Last year, for example, Smithfield Foods, the world’s largest pork producer, joined with EDF and other groups to reduce fertilizer waste on the vast network of farms from which it purchases roughly two million tons of corn each year. The move is part of Smithfield’s goal of cutting supply-chain greenhouse-gas emissions 25% by 2025. The company is the first in its industry to set such a target, and its progress is enabled by corn growers’ increasing investment in tools that help determine the most efficient ways to apply fertilizer.
The Fourth Wave not only makes invisible problems visible, it makes them solvable. EDF put sensors on Google Street View cars to measure and map leaks of methane, an extremely potent greenhouse gas, in Boston, Chicago, Dallas and other cities. We challenged entrepreneurs to create methane-detection units that are now being piloted in oil and gas facilities owned by Statoil , Shell and Pacific Gas & Electric . And we teamed with Google Earth Outreach to map air-pollution threats on each block in West Oakland, Calif., giving residents detailed data to help make the case for emissions reductions under California’s new air-quality law.
EDF is just one of many groups doing this kind of work.
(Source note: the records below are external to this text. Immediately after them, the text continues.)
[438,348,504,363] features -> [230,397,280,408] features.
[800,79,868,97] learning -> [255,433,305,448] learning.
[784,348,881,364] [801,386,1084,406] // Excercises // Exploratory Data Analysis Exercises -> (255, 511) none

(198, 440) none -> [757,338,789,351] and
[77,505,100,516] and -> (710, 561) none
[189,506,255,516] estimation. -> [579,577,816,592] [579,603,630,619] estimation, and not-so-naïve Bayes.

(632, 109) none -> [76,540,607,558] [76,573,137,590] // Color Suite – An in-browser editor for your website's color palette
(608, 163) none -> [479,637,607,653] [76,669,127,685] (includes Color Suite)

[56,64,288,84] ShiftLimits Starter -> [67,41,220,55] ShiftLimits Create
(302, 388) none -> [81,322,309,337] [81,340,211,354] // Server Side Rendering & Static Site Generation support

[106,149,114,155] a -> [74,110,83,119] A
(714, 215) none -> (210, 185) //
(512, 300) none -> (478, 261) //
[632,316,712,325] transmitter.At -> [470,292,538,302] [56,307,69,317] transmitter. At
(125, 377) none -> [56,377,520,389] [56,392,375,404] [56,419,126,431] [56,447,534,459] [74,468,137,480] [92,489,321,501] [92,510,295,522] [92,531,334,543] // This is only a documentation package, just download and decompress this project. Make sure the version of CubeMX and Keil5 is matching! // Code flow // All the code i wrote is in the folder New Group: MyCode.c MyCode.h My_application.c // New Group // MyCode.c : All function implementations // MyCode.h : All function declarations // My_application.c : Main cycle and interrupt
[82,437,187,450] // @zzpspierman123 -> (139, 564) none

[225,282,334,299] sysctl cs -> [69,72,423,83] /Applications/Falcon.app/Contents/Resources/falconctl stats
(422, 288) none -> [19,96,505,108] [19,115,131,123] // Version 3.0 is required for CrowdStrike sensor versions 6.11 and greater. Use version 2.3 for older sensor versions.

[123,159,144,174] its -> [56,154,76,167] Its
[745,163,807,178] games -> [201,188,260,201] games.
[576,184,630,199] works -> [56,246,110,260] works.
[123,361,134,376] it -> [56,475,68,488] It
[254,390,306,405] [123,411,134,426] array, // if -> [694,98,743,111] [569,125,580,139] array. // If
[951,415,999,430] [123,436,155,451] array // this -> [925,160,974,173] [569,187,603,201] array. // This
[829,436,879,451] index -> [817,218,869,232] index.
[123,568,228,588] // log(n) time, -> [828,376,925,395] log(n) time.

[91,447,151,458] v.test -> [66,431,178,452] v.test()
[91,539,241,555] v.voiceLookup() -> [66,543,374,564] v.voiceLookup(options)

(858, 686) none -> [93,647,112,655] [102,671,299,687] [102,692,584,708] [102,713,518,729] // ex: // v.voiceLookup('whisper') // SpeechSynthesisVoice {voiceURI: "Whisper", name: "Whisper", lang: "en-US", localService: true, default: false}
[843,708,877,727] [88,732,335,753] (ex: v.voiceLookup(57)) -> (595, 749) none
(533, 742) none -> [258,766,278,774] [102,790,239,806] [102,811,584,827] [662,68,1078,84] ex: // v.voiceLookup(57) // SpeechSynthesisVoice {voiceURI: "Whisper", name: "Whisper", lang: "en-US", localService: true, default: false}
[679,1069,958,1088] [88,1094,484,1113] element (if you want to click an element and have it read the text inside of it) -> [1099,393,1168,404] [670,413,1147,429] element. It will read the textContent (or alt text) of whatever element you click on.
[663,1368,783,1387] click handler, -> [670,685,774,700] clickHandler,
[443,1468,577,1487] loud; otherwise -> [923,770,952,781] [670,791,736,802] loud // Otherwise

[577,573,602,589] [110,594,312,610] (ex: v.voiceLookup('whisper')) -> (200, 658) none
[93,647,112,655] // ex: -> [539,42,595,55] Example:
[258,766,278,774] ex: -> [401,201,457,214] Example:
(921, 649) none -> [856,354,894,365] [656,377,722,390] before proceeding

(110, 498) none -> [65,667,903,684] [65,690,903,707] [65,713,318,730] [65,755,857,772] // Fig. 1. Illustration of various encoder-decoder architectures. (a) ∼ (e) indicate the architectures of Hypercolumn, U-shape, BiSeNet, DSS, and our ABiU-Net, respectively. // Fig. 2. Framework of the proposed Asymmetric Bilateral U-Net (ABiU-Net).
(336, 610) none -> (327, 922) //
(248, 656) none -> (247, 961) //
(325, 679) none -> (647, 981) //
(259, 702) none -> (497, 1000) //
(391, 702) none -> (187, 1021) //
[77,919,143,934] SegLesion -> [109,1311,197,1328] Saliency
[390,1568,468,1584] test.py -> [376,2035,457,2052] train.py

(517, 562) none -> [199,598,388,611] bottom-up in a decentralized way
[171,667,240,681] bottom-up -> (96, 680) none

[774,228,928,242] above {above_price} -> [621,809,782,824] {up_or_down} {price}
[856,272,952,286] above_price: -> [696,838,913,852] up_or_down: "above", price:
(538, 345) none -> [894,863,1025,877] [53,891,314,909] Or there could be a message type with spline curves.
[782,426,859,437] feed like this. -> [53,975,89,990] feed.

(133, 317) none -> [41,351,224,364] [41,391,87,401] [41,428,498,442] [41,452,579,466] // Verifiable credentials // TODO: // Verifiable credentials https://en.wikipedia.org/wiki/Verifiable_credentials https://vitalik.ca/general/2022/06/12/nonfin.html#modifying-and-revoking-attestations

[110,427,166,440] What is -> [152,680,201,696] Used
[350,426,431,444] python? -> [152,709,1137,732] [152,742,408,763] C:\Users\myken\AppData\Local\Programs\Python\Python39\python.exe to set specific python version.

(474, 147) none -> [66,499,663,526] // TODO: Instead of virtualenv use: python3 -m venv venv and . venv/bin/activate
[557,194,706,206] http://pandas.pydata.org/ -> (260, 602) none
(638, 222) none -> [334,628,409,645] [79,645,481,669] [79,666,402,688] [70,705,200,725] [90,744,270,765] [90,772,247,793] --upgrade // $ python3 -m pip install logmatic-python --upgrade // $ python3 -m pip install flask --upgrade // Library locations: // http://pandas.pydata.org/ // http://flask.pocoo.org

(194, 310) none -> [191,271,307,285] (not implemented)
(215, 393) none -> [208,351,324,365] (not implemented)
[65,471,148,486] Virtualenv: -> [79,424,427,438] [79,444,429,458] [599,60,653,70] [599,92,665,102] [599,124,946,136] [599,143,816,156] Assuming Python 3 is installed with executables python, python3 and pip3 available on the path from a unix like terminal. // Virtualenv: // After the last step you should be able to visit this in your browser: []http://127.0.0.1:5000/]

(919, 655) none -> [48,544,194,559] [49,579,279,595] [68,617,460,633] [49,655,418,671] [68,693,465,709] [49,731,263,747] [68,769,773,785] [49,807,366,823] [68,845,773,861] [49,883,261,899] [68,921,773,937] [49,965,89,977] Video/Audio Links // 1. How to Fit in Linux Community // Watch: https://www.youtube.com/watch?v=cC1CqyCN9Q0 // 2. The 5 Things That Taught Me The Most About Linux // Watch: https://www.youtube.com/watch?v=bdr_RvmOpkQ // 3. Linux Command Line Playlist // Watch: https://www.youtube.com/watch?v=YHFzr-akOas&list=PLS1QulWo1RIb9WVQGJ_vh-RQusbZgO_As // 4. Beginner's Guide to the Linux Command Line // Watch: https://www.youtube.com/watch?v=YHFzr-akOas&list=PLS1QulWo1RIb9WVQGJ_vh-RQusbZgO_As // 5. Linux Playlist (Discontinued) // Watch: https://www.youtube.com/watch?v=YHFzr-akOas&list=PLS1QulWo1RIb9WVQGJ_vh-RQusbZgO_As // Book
The World Resources Institute is using satellites to track deforestation in the Amazon, and uploading the data to a website that alerts local authorities and the public to fires. Retailers, consumer brands and tech companies are using blockchain to improve traceability and accountability across supply chains, from verifying the sustainability claims of the Indonesian tuna industry to managing energy trading across a solar-fed microgrid in Brooklyn. And the Nature Conservancy is working on facial-recognition technology for fish to help fishermen in Indonesia identify and track their catches. “The solutions are out there,” says the group’s chief executive, Mark Tercek. “And these innovative technologies are helping us find them, deploy them and scale them up.”
Where Third Wave partnerships tended to be one-on-one, the Fourth Wave boasts many multilateral partnerships. EDF’s work to measure methane emissions from the oil-and-gas supply chain involved scores of academic institutions and energy companies, and now we’re working with the Netherlands Institute for Space Research to derive emissions data from the European Space Agency’s Sentinel-5P satellite, sent into orbit last year. More than 400 companies have joined Walmart in its effort to reduce greenhouse-gas emissions in its global supply chain by one billion tons—more than the total annual emissions of Germany.
The momentum is building, but we need more groups to take part. Local groups that may not have access to the latest technology deserve access to transparent data about what’s happening in their communities. I encourage environmentalists, tech innovators, business leaders and local citizens to explore the power that unlikely Fourth Wave coalitions can unleash.
In any era, those doing the hard work of solving environmental problems take advantage of the best available tools, and in this era those tools include innovations that can help drive transparency, responsibility and low-cost solutions. Technology can obviously be used for good or ill. But when sensors, machine learning and data analytics are used to shape smart policy, rein in free riders, and reward corporate responsibility, they will enable changes that help people and nature prosper.